Another issue that I have is the assumption that natural alternatives to synthetic ingredients are just as good. Don't get me wrong, if you show me clinical evidence (in this context, if there is clinical evidence for the synthetic, I have pretty much no use for anecdotal evidence) that the natural alternative is just as effective and just as stable... cool! I'm certainly not asserting that only synthesized ingredients are effective. The problem is when companies start asserting that you'll get the same results from their natural alternative as you would with a well studied synthesized ingredient without actually proving it - and there really is nothing stopping them from making those claims. I think we have to have the same burden of evidence for both efficacy and safety regardless of the origin of the ingredient, because neither of those things are foregone conclusions. Regardless of origin, ingredients should have to be tested for safety and efficacy.

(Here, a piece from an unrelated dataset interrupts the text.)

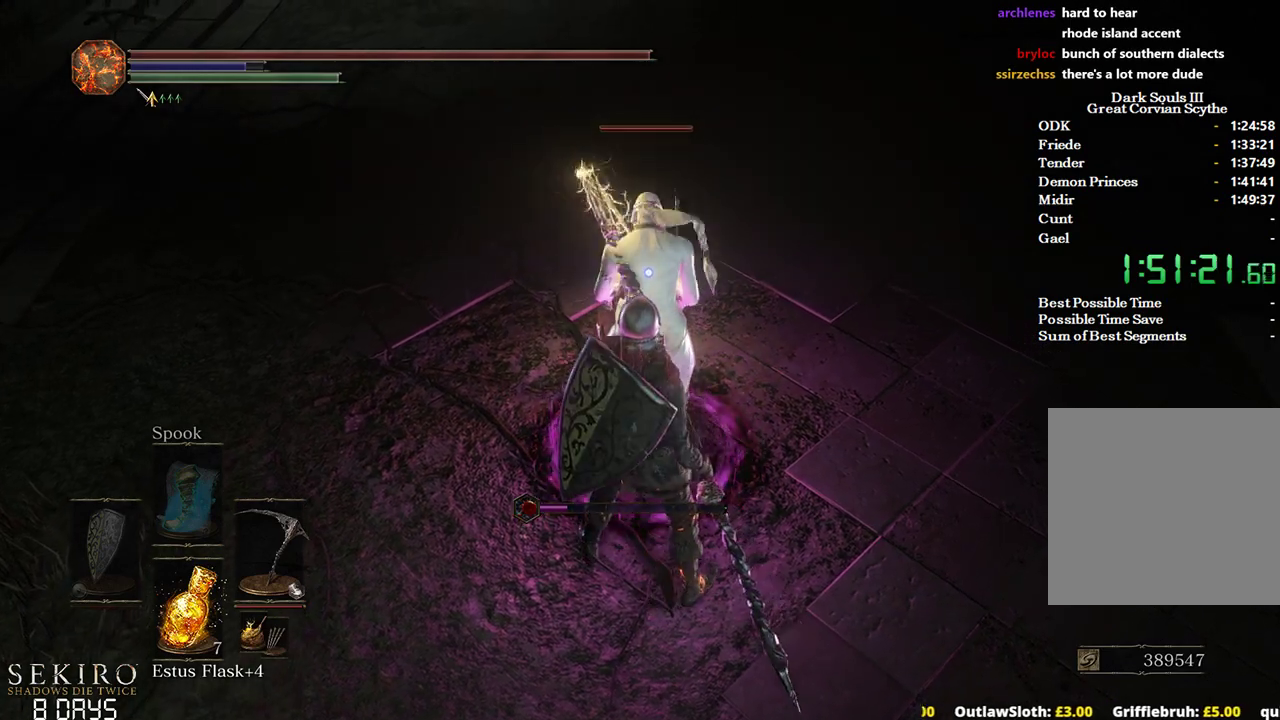
{"dt_ms": 500, "buttons": [], "left_stick": "center", "right_stick": "center", "events": [[133, "left_stick", "center"]]}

Here's the thing... This stuff is complicated and I get that complicated can be a pain in the ass and our brains tends to like being able to categorize things, which is why the whole problem of black and white thinking exists, but I believe that the fact that it's complicated needs to be acknowledged. Don't get me wrong, if you use only all natural products, I'm not going to judge or try to sway you from your choices, but I think we do have to be intellectually honest about the fact that being natural does not automatically make a product safer or better than something containing synthetics. That intellectual honesty and acknowledgement will not only combat dishonest marketing practices and misinformation, but I genuinely believe that it'll lead to a better, safer beauty industry over all.

It kind of makes me sad that I need to clarify this, but I know that I do. I am not saying that natural products are bad or that they don't work. There are all kinds of natural and organic products that I use or have used and really, really love. Nothing about this is taking aim at natural products. In fact, that's sort of the whole point. I don't think that it's a one versus the other situation. What I'm trying to communicate is that I don't think it's fair or accurate to hold a blanket bias against products based on whether their ingredients are natural or manmade because that's a fallacy. Ultimately, I just feel like it's really time that we acknowledge that the debate of natural vs. manmade takes away from bigger, more important issues when it comes to beauty products. Rather than shoving ingredients into two distinct categories and arbitrarily declaring one better than the other, we need to focus on evidence to prove efficacy and safety when it comes to those ingredients.

I guess what I'm really saying with this post is that I believe that we, as consumers, deserve honest marketing that relies on evidence and truth rather than appeals to a dishonest binary rooted in cognitive bias and the appeals to nature fallacy. For me, it's incredibly important that the products I use are safe, effective, ethically sourced and environmentally friendly and I try to be diligent in understanding ingredients lists and making purchasing decisions based on those factors. I don't want the waters muddied by an oversimplified and incomplete picture when I'm making the decision on what to buy.

I hope you guys enjoyed this and I'd love to hear your thoughts in the comments. Also, if you'd like to see more of these My Thoughts types of posts, let me know because I definitely... have a lot of thoughts on the state of the beauty community and industry.

Thanks for reading! Seriously, if you got this far, I really, really appreciate it!